---------- DATASET EXTRACT ----------
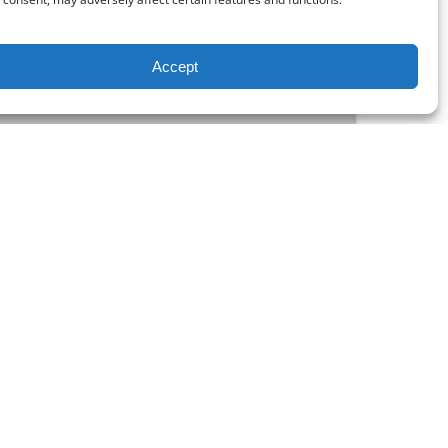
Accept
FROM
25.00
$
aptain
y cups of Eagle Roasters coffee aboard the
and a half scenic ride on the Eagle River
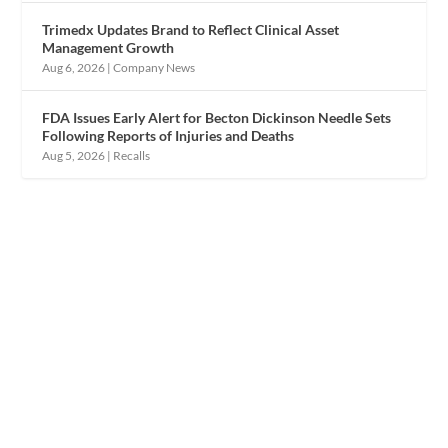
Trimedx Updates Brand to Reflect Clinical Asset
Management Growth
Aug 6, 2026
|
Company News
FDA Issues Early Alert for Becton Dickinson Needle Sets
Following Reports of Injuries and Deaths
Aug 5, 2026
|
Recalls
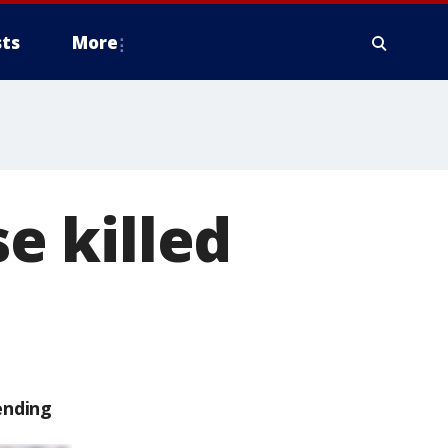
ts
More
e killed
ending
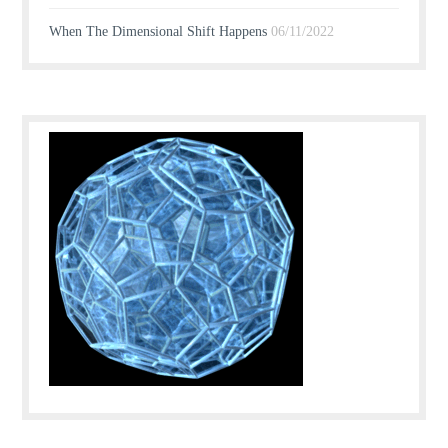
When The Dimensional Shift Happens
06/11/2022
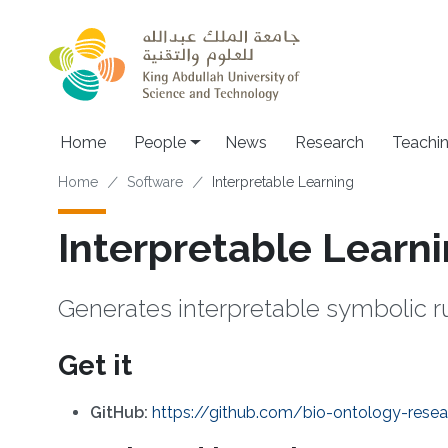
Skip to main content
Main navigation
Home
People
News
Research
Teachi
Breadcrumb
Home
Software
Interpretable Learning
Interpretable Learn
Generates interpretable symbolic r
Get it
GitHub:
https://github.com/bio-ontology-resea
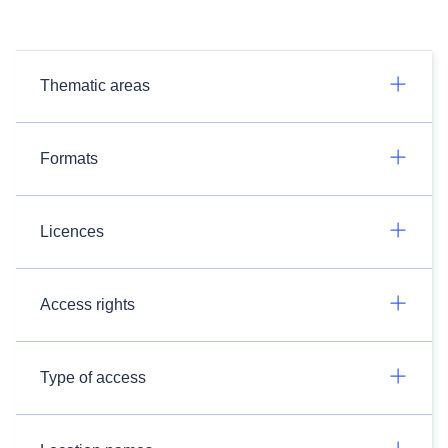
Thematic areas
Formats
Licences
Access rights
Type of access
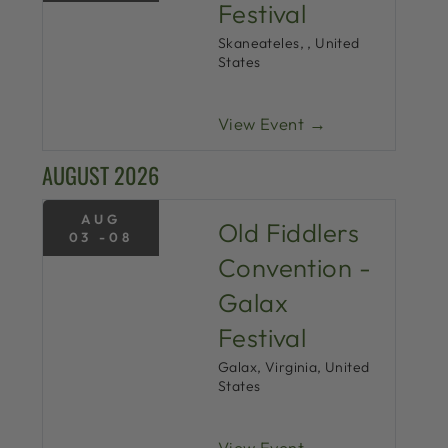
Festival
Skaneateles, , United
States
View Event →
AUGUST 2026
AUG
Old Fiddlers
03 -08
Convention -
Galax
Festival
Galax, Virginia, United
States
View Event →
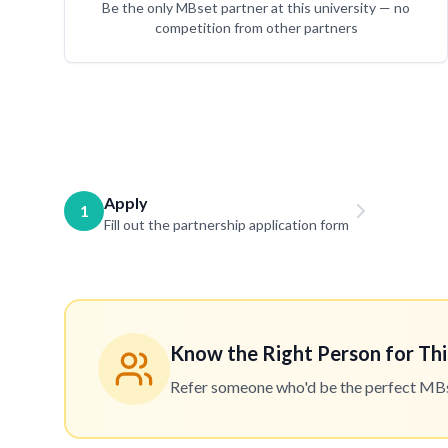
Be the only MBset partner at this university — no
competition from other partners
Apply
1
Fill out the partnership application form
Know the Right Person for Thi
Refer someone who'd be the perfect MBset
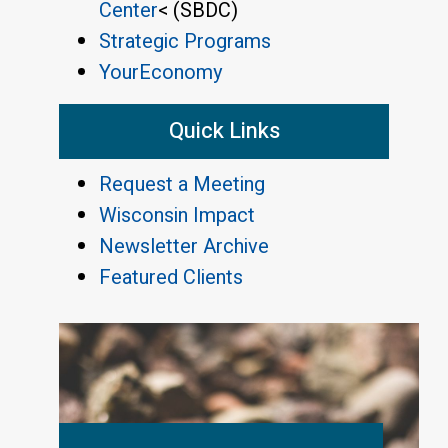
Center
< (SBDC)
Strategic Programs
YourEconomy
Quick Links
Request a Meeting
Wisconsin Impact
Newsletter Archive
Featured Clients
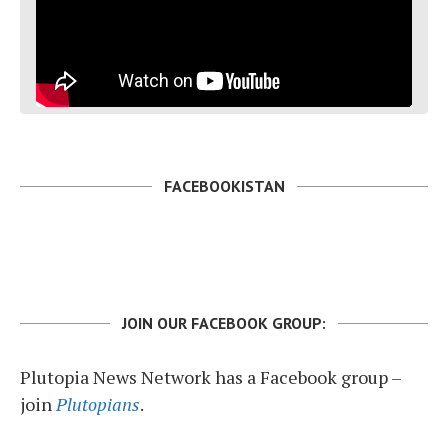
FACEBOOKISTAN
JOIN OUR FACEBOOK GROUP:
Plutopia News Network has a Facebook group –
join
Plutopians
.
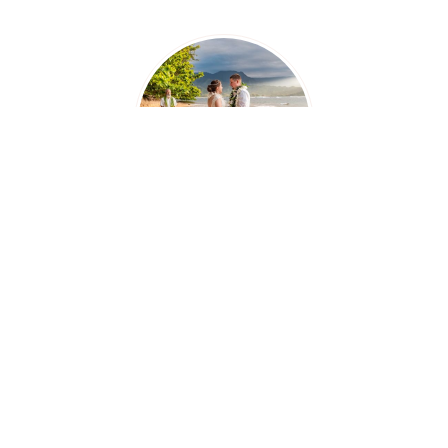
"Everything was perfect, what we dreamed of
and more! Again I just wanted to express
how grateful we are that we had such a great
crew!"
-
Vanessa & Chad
----------
WHAT YOU SHOULD DO: Write the data out again exactly, but without its images.

ANSWER BELOW:
Accept
FROM
25.00
$
aptain
y cups of Eagle Roasters coffee aboard the
and a half scenic ride on the Eagle River
Trimedx Updates Brand to Reflect Clinical Asset
Management Growth
Aug 6, 2026
|
Company News
FDA Issues Early Alert for Becton Dickinson Needle Sets
Following Reports of Injuries and Deaths
Aug 5, 2026
|
Recalls
ts
More
e killed
ending
When The Dimensional Shift Happens
06/11/2022
Skip to main content
Main navigation
Home
People
News
Research
Teachi
Breadcrumb
Home
Software
Interpretable Learning
Interpretable Learn
Generates interpretable symbolic r
Get it
GitHub:
https://github.com/bio-ontology-resea
Thematic areas
Formats
Licences
Access rights
Type of access
Festival
Skaneateles, , United
States
View Event →
AUGUST 2026
AUG
Old Fiddlers
03 -08
Convention -
Galax
Festival
Galax, Virginia, United
States
View Event →
Be the only MBset partner at this university — no
competition from other partners
Apply
1
Fill out the partnership application form
Know the Right Person for Thi
Refer someone who'd be the perfect MBset
Center
< (SBDC)
Strategic Programs
YourEconomy
Quick Links
Request a Meeting
Wisconsin Impact
Newsletter Archive
Featured Clients
FACEBOOKISTAN
JOIN OUR FACEBOOK GROUP:
Plutopia News Network has a Facebook group –
join
Plutopians
.
"Everything was perfect, what we dreamed of
and more! Again I just wanted to express
how grateful we are that we had such a great
crew!"
-
Vanessa & Chad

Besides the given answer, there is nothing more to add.